TEXT:
Content starts

With 34 digital properties already using Aileron, it was important for us to ensure that adoption was able to happen at scale while ensuring that the design & development teams are able to navigate and execute within the Design System without the pain points we found earlier. In order to capture metrics on this for future analysis, we deployed a two-fold approach via Figma and Storybook built-in tools to measure success without 3rd party plugins or trackers.
SYNTHESIZE & SHARE
PHASE THREE
FIGMA ADOPTION CAPTURED BY:
Component Usage Analytics
Library Usage Across Teams
Style & Token Usage
Update Propagation
STORYBOOK ADOPTION CAPTURED BY:
Story Coverage
Code Analytics & Repos
Component Update Frequency
Visual Regression Testing
AA.COM SQUADS USING AILERON
Once we determined how we were going to measure, next was defining our success criteria.

Content ends

EXERCISE 1: Rewrite the Aileron design system text from "With 34 digital" up to and including "plugins or trackers.", substituting "Sketch" for "Figma".
EXERCISE 2: According to the Aileron design system text, how many digital properties were already using Aileron?
EXERCISE 3: Extend the Aileron design system text beyond its final sentence.
The entries have nothing to do with the Aileron design system text.

[Source data]
Content starts

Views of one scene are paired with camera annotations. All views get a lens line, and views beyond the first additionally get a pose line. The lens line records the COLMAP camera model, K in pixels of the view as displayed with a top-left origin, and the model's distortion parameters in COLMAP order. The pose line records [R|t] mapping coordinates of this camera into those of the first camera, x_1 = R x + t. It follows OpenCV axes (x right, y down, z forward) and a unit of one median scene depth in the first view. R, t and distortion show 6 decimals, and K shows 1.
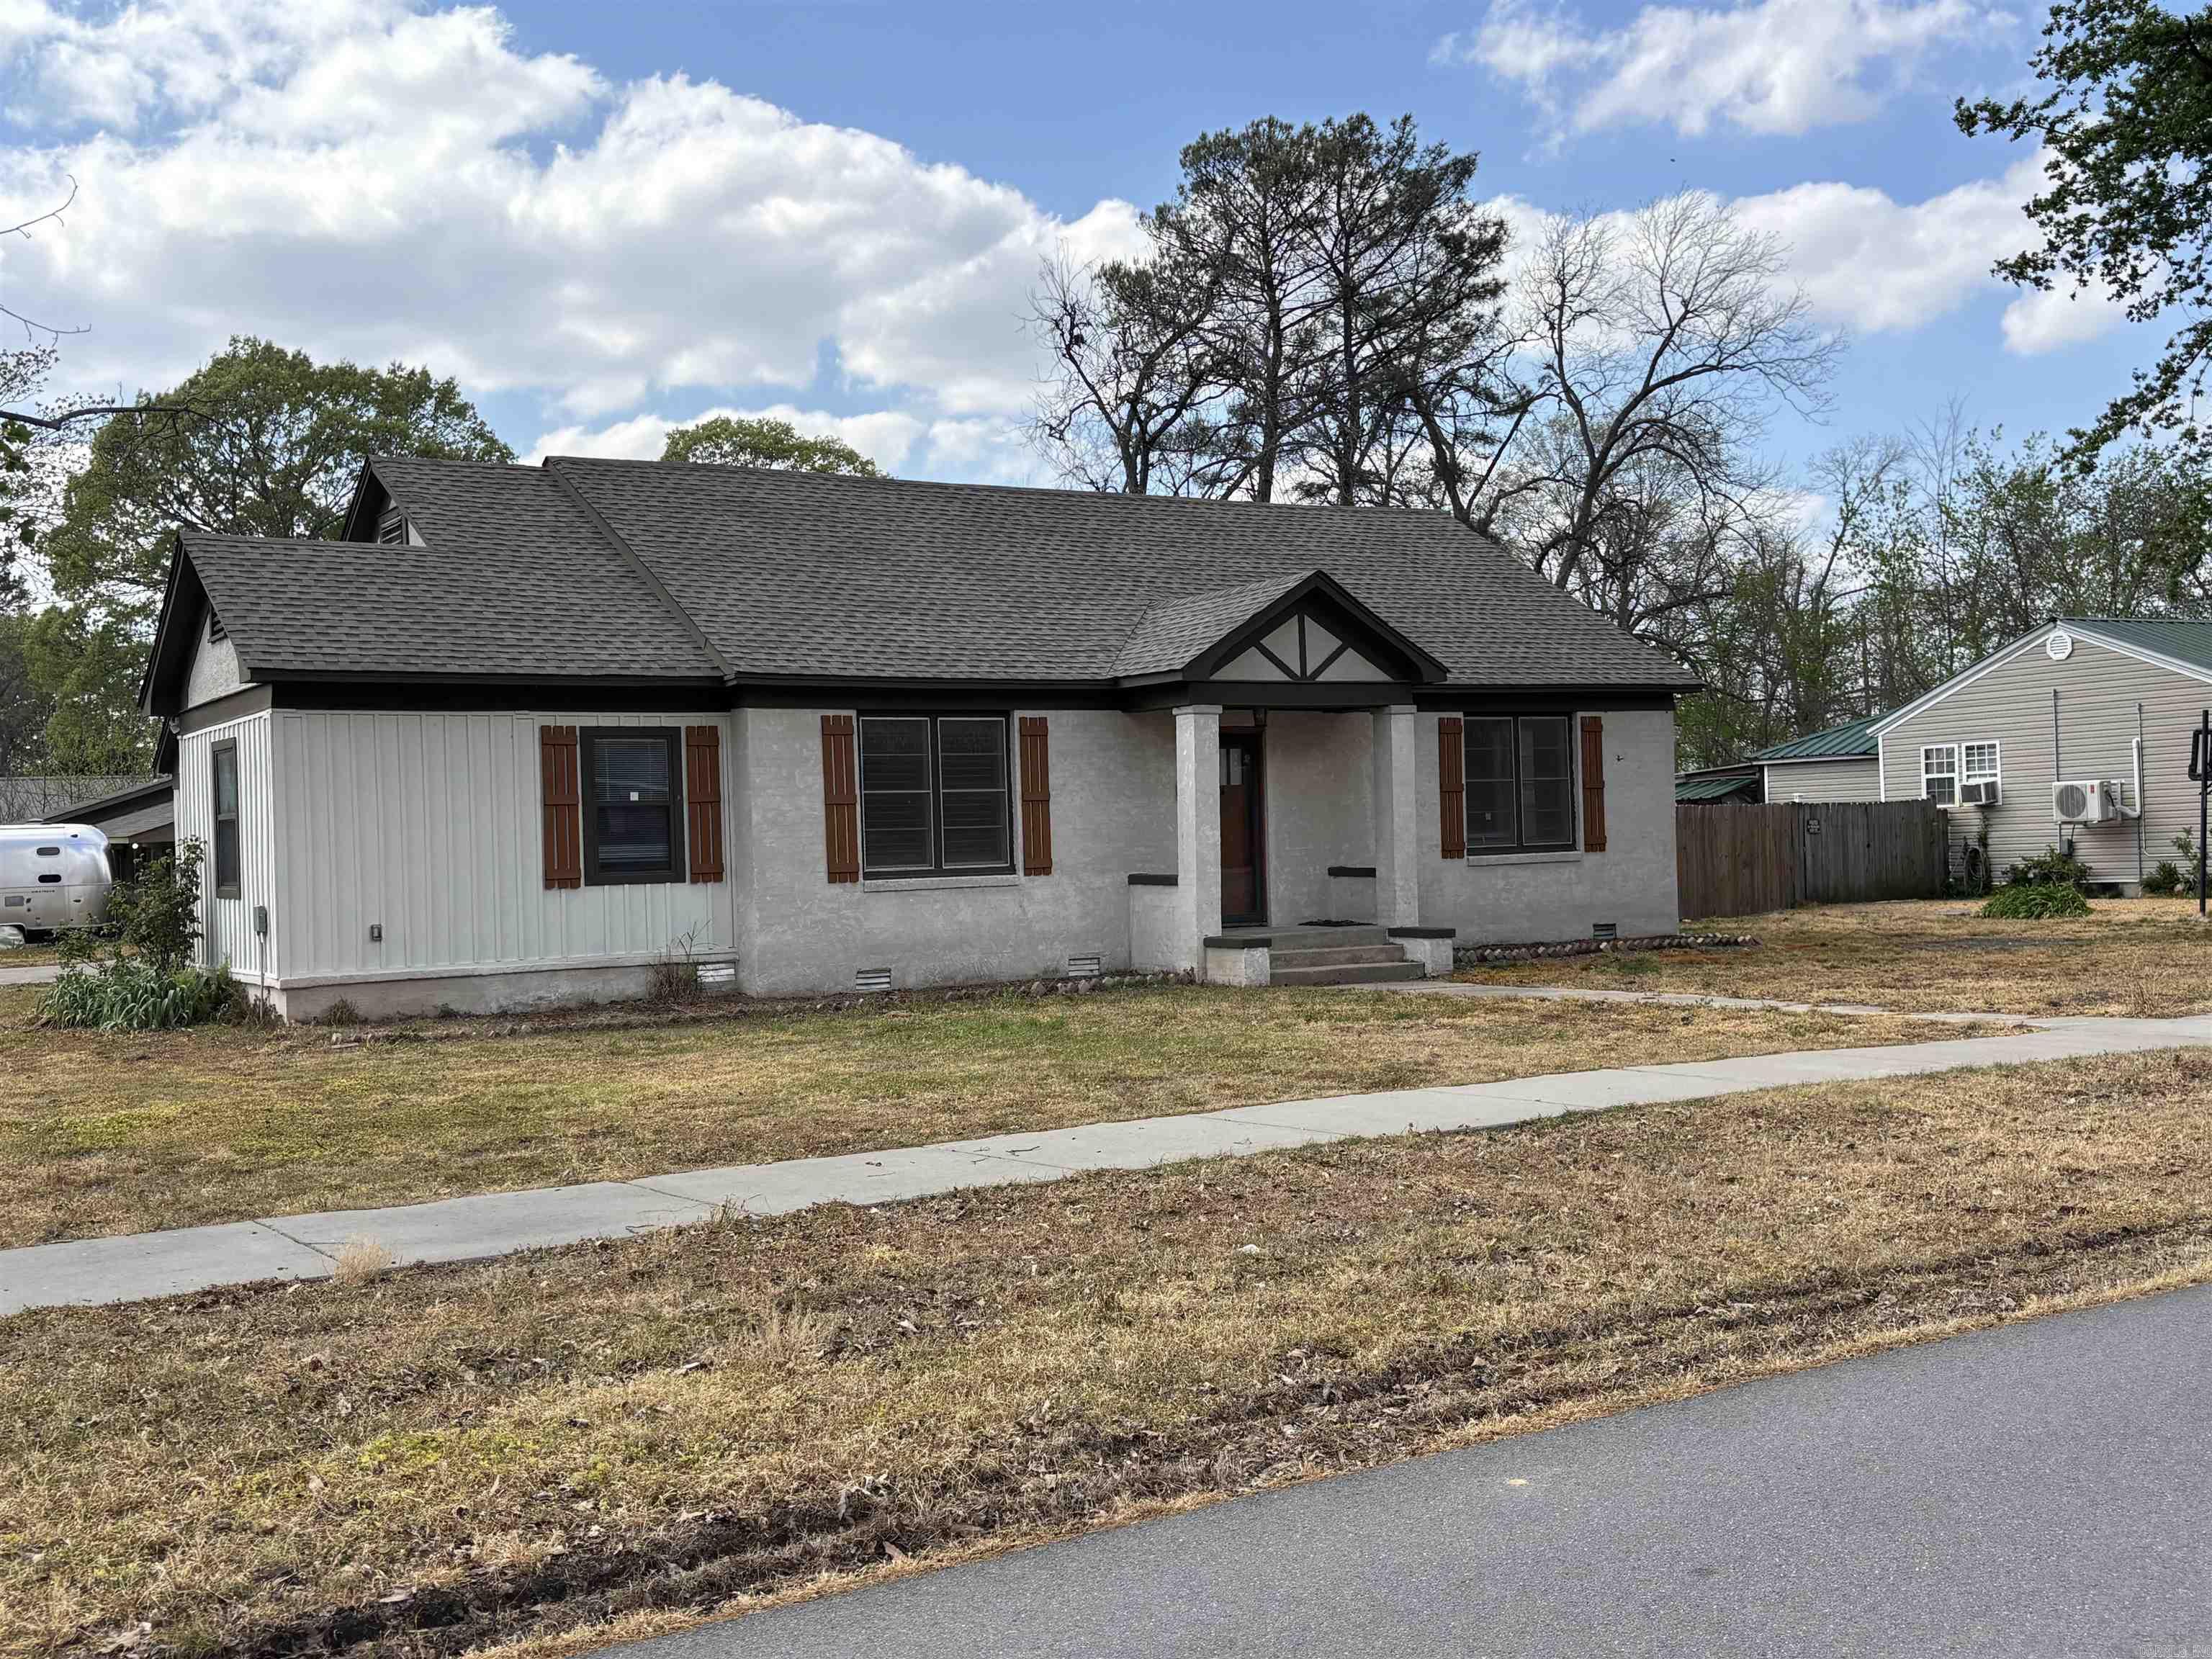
lens RADIAL K [[2319.0, 0, 1105.6], [0, 2319.0, 833.6], [0, 0, 1]] dist [0.001254, -0.000338]
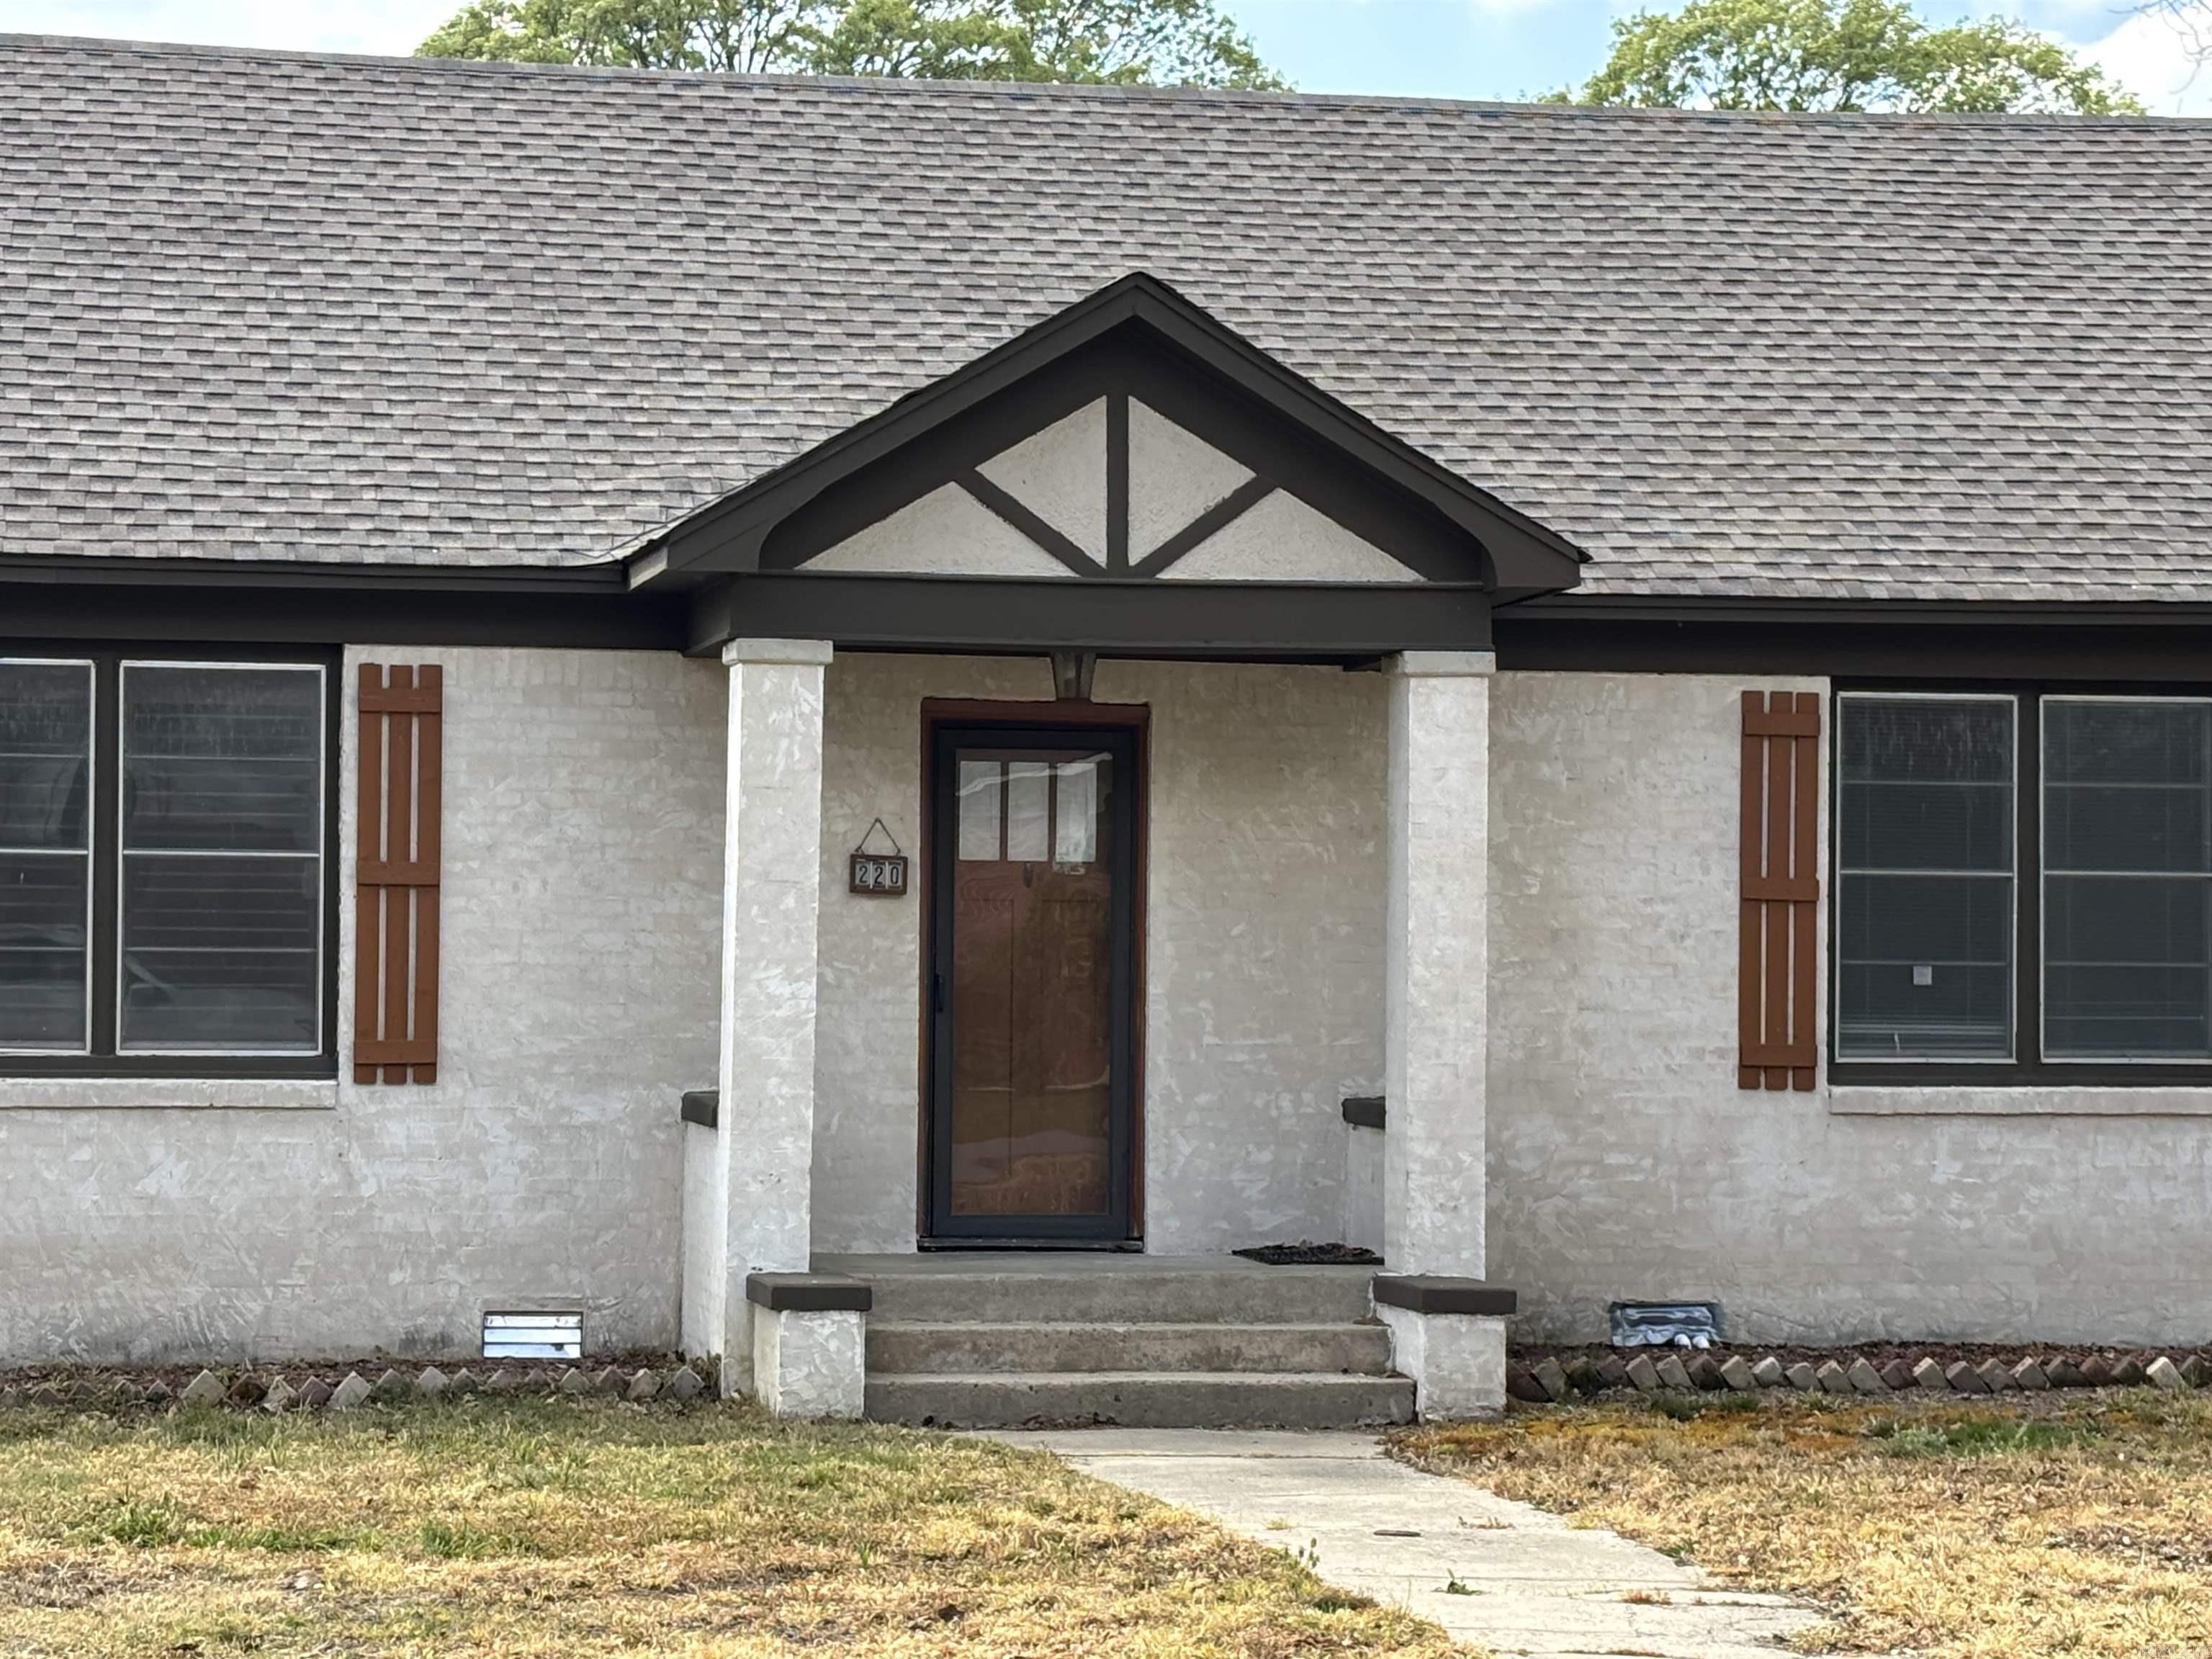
lens RADIAL K [[5321.9, 0, 1106.2], [0, 5321.9, 826.1], [0, 0, 1]] dist [0.201559, 0.403168]
pose [[0.936092, 0.028182, -0.350624, 0.376688], [-0.036988, 0.999145, -0.018444, -0.011959], [0.349805, 0.030234, 0.936335, 0.223250]]
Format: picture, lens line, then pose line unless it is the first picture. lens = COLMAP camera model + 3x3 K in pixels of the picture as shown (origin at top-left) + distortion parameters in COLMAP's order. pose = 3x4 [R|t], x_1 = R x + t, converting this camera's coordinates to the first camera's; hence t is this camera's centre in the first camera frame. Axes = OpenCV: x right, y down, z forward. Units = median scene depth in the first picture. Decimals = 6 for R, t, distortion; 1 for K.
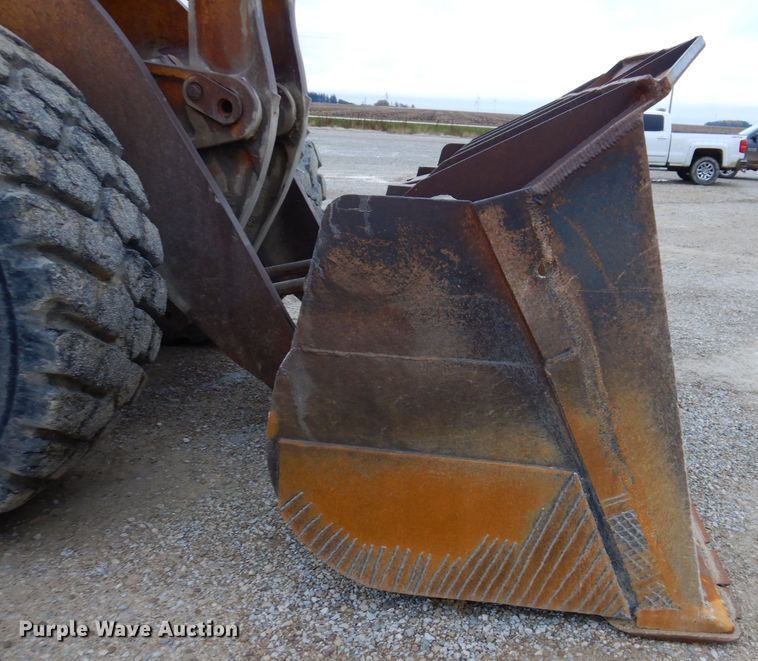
lens RADIAL K [[653.7, 0, 447.3], [0, 653.7, 352.9], [0, 0, 1]] dist [0.011752, -0.009989]
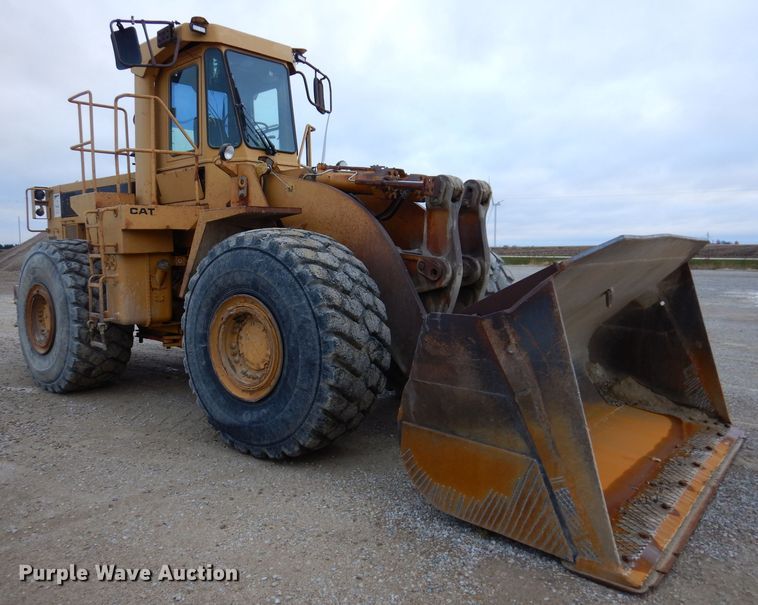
lens RADIAL K [[528.2, 0, 367.1], [0, 528.2, 294.0], [0, 0, 1]] dist [-0.001068, -0.001004]
pose [[0.814731, -0.008785, -0.579773, 0.613397], [-0.155696, 0.959850, -0.233337, 0.140180], [0.558545, 0.280375, 0.780652, -0.513065]]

Content ends

WRITTEN ANSWER 1:
With 34 digital properties already using Aileron, it was important for us to ensure that adoption was able to happen at scale while ensuring that the design & development teams are able to navigate and execute within the Design System without the pain points we found earlier. In order to capture metrics on this for future analysis, we deployed a two-fold approach via Sketch and Storybook built-in tools to measure success without 3rd party plugins or trackers.

WRITTEN ANSWER 2: 34

WRITTEN ANSWER 3:
ADOPTION KPIs
Governance Framework
The Aileron team has clearly worked to delineate roles and responsibilities over the last few years. However, this team has low authority within the American IT ecosystem, and therefore, strong governance will require the team to lean heavily into leadership influence rather than traditional governance for enforcement mechanisms. The governance model we presented focuses on influence within three workflows: Strategic Planning, Community Enablement, and Continuous Improvement as workstreams. Currently, only Community Enablement is operational, but road mapping will be built into this workstream as thing move forward.
This framework aims to formalize the approach to managing stakeholder engagement and communications through a regular meeting cadence, road mapping, and resource management to allow the team to gain influence in the organization, with adoption to follow.
FRAMEWORK OVERVIEW
FRAMEWORK RESPONSIBILTIES
THE RESULTS:
As all design systems are living and breathing ecosystems that need constant iteration and refinement, so too is Aileron now on track for success with full partnership from my team and the client’s UX department.
We were able to capture some significant metrics to inform the KPIs while aligning on Next Steps for the next phases of work.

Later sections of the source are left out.